## DOCUMENT EXCERPT
[Start of section]
Before the incursions of the Nubian-Arab traders and raiders, who began to form settlements (zeribas, fenced stations) in the Upper Nile regions above Khartum about the middle of the nineteenth century, most of the Nile-Congo divide (White Nile tributaries and Welle-Makua basin) belonged in the strictest sense to the Negro domain. Sudanese tribes, and even great nations reckoned by millions, had been for ages in almost undisturbed possession, not only of the main stream from the equatorial lakes to and beyond the Sobat junction, but also of the Sobat Valley itself, and of the numerous south-western head-waters of the White Nile converging about Lake No above the Sobat junction. Nearly all the Nile peoples—the Shilluks and Dinkas about the Sobat confluence, the Bari and Nuers of the Bahr-el-Jebel, the Bongos (Dors), Rols, Golos, Mittus, Madis, Makarakas, Abakas, Mundus, and many others about the western affluents, as well as the Funj of Senaar—had been brought under the Khedivial rule before the revolt of the Mahdi.

Political Relations.

The same fate had already overtaken or was threatening the formerly powerful Mombuttu (Mangbattu) and Zandeh[212] nations of the Welle lands, as well as the Krej and others about the low watersheds of the Nile-Congo and Chad basins. Since then the Welle groups have been subjected to the jurisdiction of the Congo Free State, while the political destinies of the Nilotic tribes must henceforth be controlled by the British masters of the Nile lands from the Great Lakes to the Mediterranean.

Although grouped as Negroes proper, very few of the Nilotic peoples present the almost ideal type of the blacks, such as those of Upper Guinea and the Atlantic coast of West Sudan. The complexion is in general less black, the nose less broad at the base, the lips less everted (Shilluks and one or two others excepted), the hair rather less frizzly, the dolichocephaly and prognathism less marked.
[End of section]
## TASK A
Retype the excerpt on the Nile peoples between "Although grouped as" and "prognathism less marked.", inclusive.

## SUPPLIED ENTRIES
[Start of section]
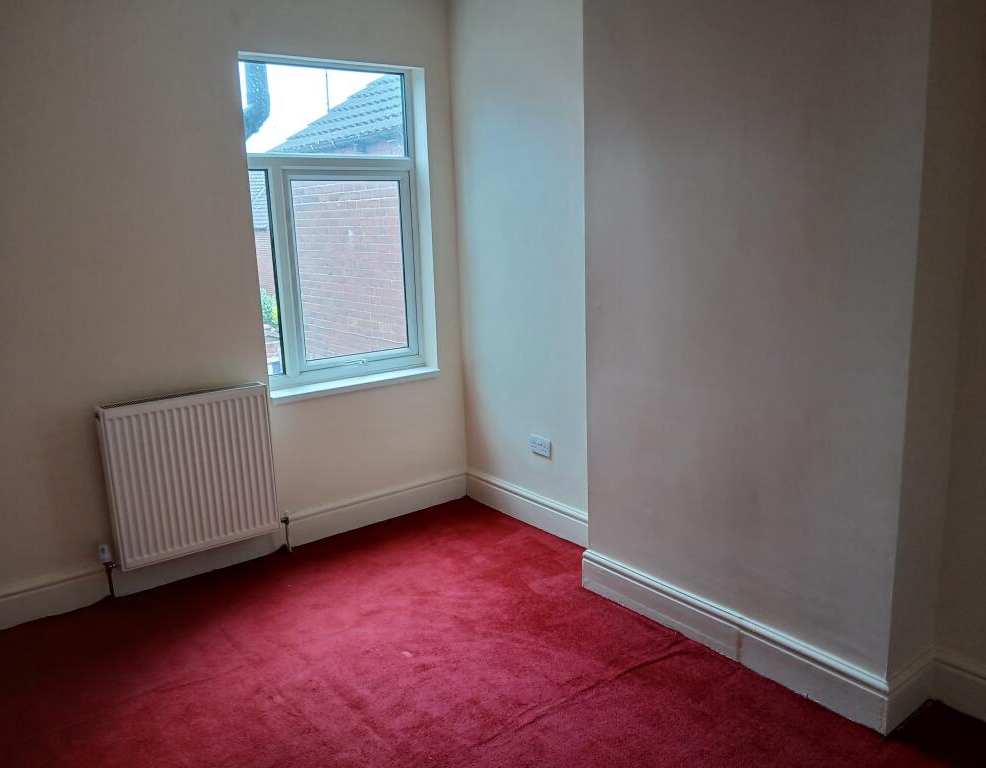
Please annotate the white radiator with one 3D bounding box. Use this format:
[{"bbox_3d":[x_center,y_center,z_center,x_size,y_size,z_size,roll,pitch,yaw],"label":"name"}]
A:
[{"bbox_3d":[-1.332,0.392,3.437,0.700,0.700,0.105,-10,14,-36],"label":"white radiator"}]

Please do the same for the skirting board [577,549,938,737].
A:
[{"bbox_3d":[0.893,0.858,2.872,0.287,0.165,1.289,-10,14,-36],"label":"skirting board"}]

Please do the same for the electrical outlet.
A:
[{"bbox_3d":[0.246,0.312,3.877,0.013,0.087,0.146,-10,14,-36],"label":"electrical outlet"}]

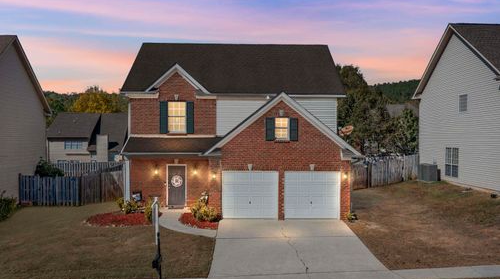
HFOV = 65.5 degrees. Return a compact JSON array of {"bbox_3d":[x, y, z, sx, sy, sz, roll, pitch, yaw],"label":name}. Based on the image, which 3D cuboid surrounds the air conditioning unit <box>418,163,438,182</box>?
[{"bbox_3d":[11.461,2.161,25.000,0.830,1.000,0.830,0,0,-1],"label":"air conditioning unit"}]

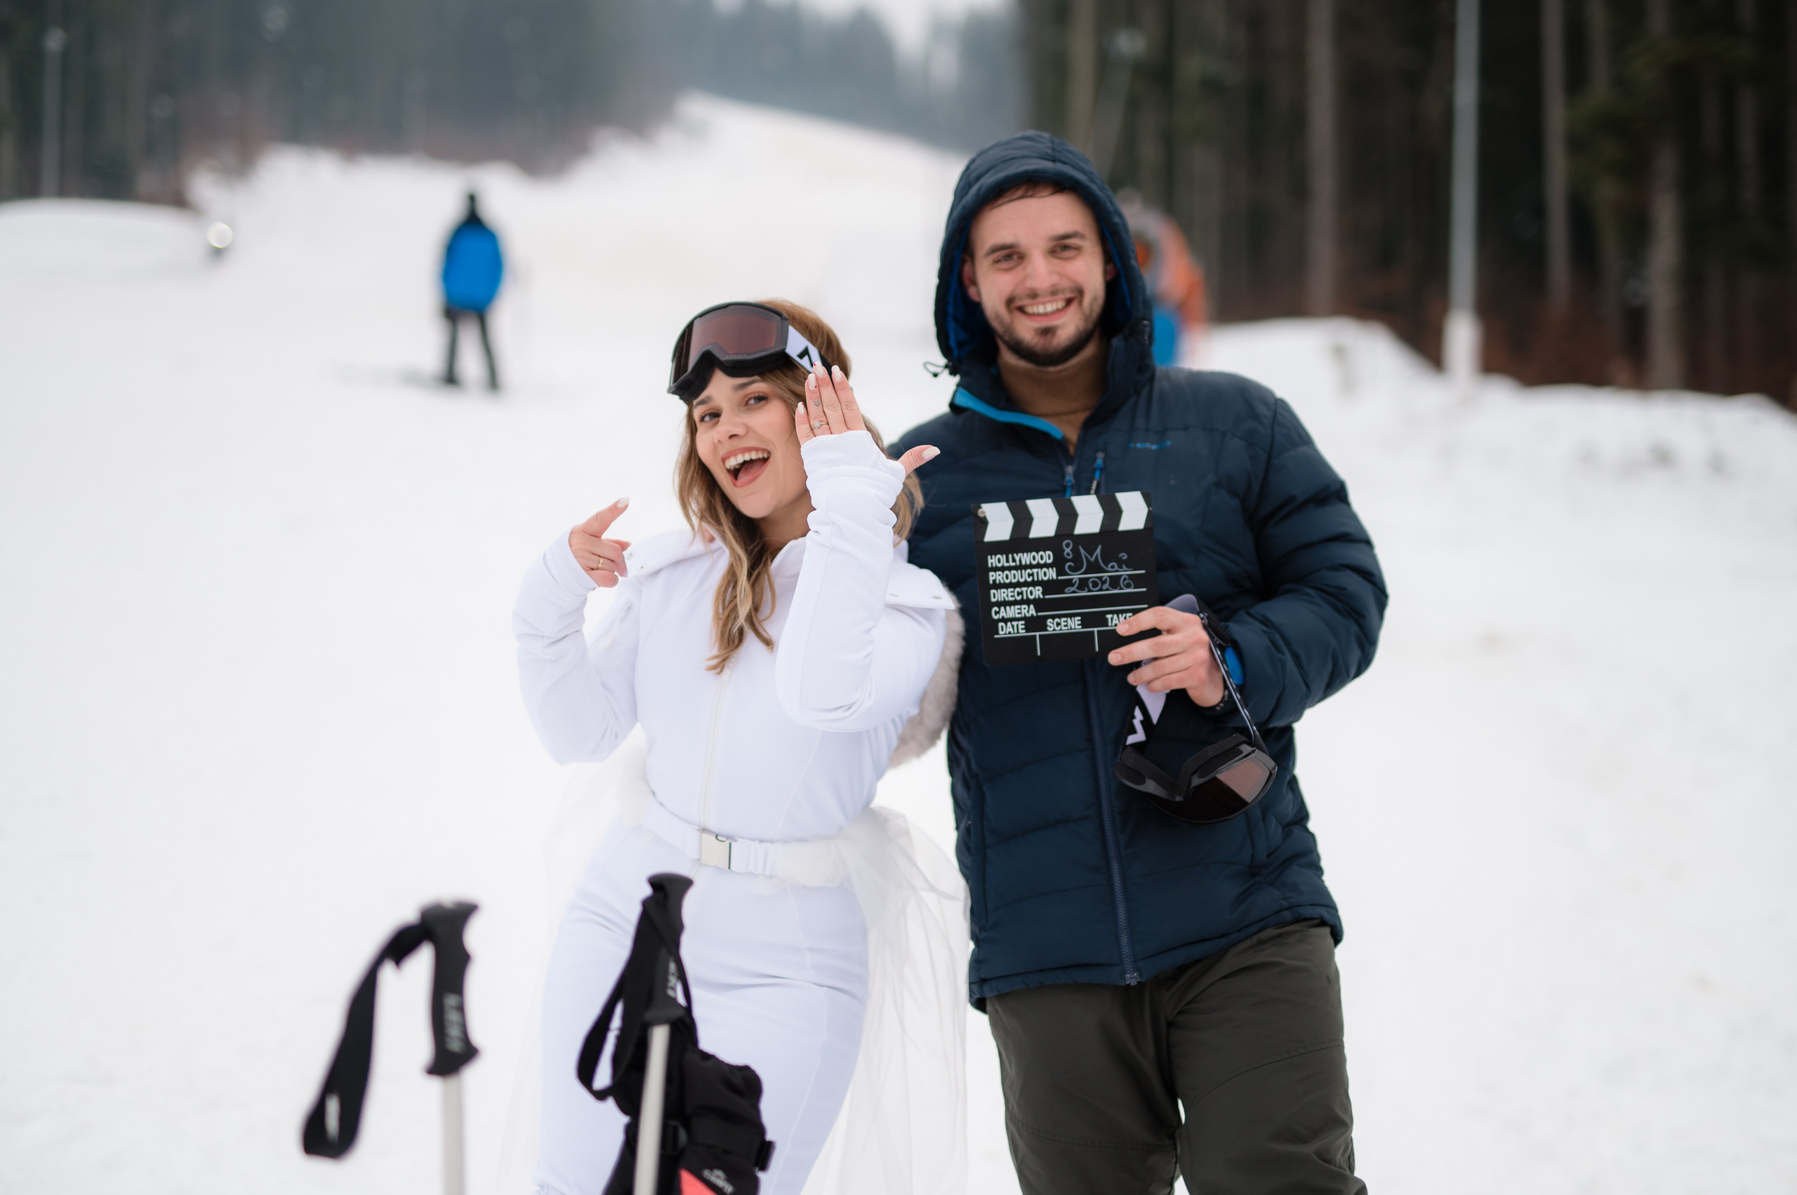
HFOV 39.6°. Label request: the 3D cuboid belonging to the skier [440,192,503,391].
[{"bbox_3d":[-3.860,-2.780,22.600,0.550,1.780,0.420,0,1,-23],"label":"skier"}]

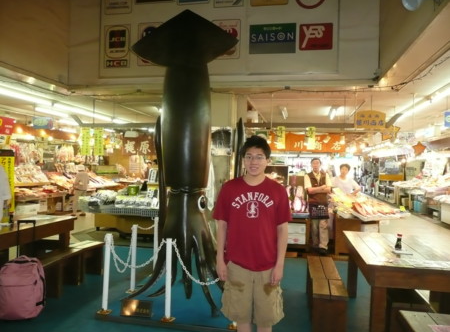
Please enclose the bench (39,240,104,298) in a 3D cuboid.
[{"bbox_3d":[-1.876,1.235,4.234,0.290,0.430,1.300,2,0,12],"label":"bench"}]

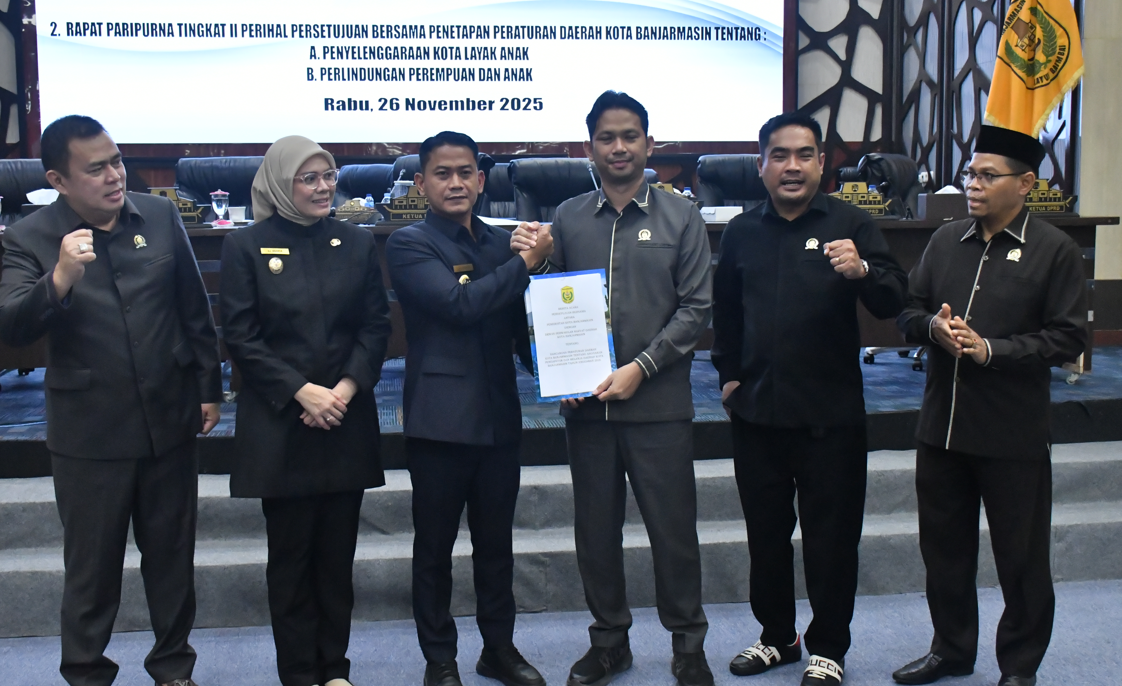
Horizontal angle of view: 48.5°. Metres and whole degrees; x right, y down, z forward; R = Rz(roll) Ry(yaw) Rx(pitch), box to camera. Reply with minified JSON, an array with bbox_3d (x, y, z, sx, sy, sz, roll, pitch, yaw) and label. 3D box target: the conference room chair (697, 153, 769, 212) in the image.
[{"bbox_3d":[1.063,-0.459,6.989,0.650,1.180,0.680,-1,6,-5],"label":"conference room chair"}]

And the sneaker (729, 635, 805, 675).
[{"bbox_3d":[0.630,0.950,3.839,0.280,0.100,0.105,-4,7,-35],"label":"sneaker"}]

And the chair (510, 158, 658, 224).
[{"bbox_3d":[-0.003,-0.435,6.910,0.650,1.170,0.680,-1,6,-8],"label":"chair"}]

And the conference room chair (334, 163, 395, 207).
[{"bbox_3d":[-1.067,-0.480,7.487,0.650,1.170,0.680,-1,6,-5],"label":"conference room chair"}]

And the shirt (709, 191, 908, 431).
[{"bbox_3d":[0.727,-0.094,3.646,0.540,0.689,0.380,2,6,27],"label":"shirt"}]

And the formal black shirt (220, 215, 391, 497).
[{"bbox_3d":[-0.711,0.041,3.476,0.470,0.791,0.360,-2,6,-14],"label":"formal black shirt"}]

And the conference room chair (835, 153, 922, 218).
[{"bbox_3d":[1.945,-0.473,7.039,0.680,1.180,0.650,5,8,44],"label":"conference room chair"}]

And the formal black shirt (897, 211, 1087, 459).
[{"bbox_3d":[1.221,-0.019,3.536,0.500,0.709,0.430,5,8,43],"label":"formal black shirt"}]

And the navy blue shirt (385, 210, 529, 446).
[{"bbox_3d":[-0.292,-0.038,3.563,0.450,0.676,0.380,-4,6,-30],"label":"navy blue shirt"}]

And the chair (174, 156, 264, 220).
[{"bbox_3d":[-1.837,-0.404,6.740,0.650,1.180,0.680,-1,6,-6],"label":"chair"}]

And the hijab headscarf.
[End of section]
## TASK B
Update the rows from the line holding "And the conference room chair (835, 153, 922, 218)." through the last row, inclusive, changing "hijab headscarf" to "head covering" and keeping everything else the same. Give back only those lines.

## TASK RESULT A
Although grouped as Negroes proper, very few of the Nilotic peoples present the almost ideal type of the blacks, such as those of Upper Guinea and the Atlantic coast of West Sudan. The complexion is in general less black, the nose less broad at the base, the lips less everted (Shilluks and one or two others excepted), the hair rather less frizzly, the dolichocephaly and prognathism less marked.

## TASK RESULT B
And the conference room chair (835, 153, 922, 218).
[{"bbox_3d":[1.945,-0.473,7.039,0.680,1.180,0.650,5,8,44],"label":"conference room chair"}]

And the formal black shirt (897, 211, 1087, 459).
[{"bbox_3d":[1.221,-0.019,3.536,0.500,0.709,0.430,5,8,43],"label":"formal black shirt"}]

And the navy blue shirt (385, 210, 529, 446).
[{"bbox_3d":[-0.292,-0.038,3.563,0.450,0.676,0.380,-4,6,-30],"label":"navy blue shirt"}]

And the chair (174, 156, 264, 220).
[{"bbox_3d":[-1.837,-0.404,6.740,0.650,1.180,0.680,-1,6,-6],"label":"chair"}]

And the head covering.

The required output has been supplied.